Retype every line of the entries below, keeping each character unchanged.

*Dataset entries*
- - - - -

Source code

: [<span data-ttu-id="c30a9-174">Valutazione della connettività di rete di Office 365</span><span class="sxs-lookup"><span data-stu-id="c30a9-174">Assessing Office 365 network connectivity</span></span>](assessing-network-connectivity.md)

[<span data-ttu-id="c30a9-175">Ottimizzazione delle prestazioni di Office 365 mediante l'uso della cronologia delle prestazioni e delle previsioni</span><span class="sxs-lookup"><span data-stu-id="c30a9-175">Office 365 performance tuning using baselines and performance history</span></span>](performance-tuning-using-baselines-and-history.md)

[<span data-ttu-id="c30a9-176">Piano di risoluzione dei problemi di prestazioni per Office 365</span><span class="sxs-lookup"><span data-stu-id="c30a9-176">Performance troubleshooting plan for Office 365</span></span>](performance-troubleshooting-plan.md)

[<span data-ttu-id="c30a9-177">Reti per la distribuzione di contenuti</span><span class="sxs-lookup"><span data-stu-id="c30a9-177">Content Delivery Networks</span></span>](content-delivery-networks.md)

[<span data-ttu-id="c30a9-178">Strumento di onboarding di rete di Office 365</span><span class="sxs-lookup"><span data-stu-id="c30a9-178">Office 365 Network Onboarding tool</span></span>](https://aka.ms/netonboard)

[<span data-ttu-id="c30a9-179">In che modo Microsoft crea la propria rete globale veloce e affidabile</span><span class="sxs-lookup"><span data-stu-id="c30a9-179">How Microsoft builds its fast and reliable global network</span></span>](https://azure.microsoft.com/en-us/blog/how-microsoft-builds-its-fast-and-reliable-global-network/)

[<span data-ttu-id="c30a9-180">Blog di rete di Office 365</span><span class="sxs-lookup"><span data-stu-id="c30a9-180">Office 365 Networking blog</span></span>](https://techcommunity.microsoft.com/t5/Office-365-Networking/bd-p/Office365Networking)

- - - - -

*ANSWER FOR THE TASK*
Source code

: [<span data-ttu-id="c30a9-174">Valutazione della connettività di rete di Office 365</span><span class="sxs-lookup"><span data-stu-id="c30a9-174">Assessing Office 365 network connectivity</span></span>](assessing-network-connectivity.md)

[<span data-ttu-id="c30a9-175">Ottimizzazione delle prestazioni di Office 365 mediante l'uso della cronologia delle prestazioni e delle previsioni</span><span class="sxs-lookup"><span data-stu-id="c30a9-175">Office 365 performance tuning using baselines and performance history</span></span>](performance-tuning-using-baselines-and-history.md)

[<span data-ttu-id="c30a9-176">Piano di risoluzione dei problemi di prestazioni per Office 365</span><span class="sxs-lookup"><span data-stu-id="c30a9-176">Performance troubleshooting plan for Office 365</span></span>](performance-troubleshooting-plan.md)

[<span data-ttu-id="c30a9-177">Reti per la distribuzione di contenuti</span><span class="sxs-lookup"><span data-stu-id="c30a9-177">Content Delivery Networks</span></span>](content-delivery-networks.md)

[<span data-ttu-id="c30a9-178">Strumento di onboarding di rete di Office 365</span><span class="sxs-lookup"><span data-stu-id="c30a9-178">Office 365 Network Onboarding tool</span></span>](https://aka.ms/netonboard)

[<span data-ttu-id="c30a9-179">In che modo Microsoft crea la propria rete globale veloce e affidabile</span><span class="sxs-lookup"><span data-stu-id="c30a9-179">How Microsoft builds its fast and reliable global network</span></span>](https://azure.microsoft.com/en-us/blog/how-microsoft-builds-its-fast-and-reliable-global-network/)

[<span data-ttu-id="c30a9-180">Blog di rete di Office 365</span><span class="sxs-lookup"><span data-stu-id="c30a9-180">Office 365 Networking blog</span></span>](https://techcommunity.microsoft.com/t5/Office-365-Networking/bd-p/Office365Networking)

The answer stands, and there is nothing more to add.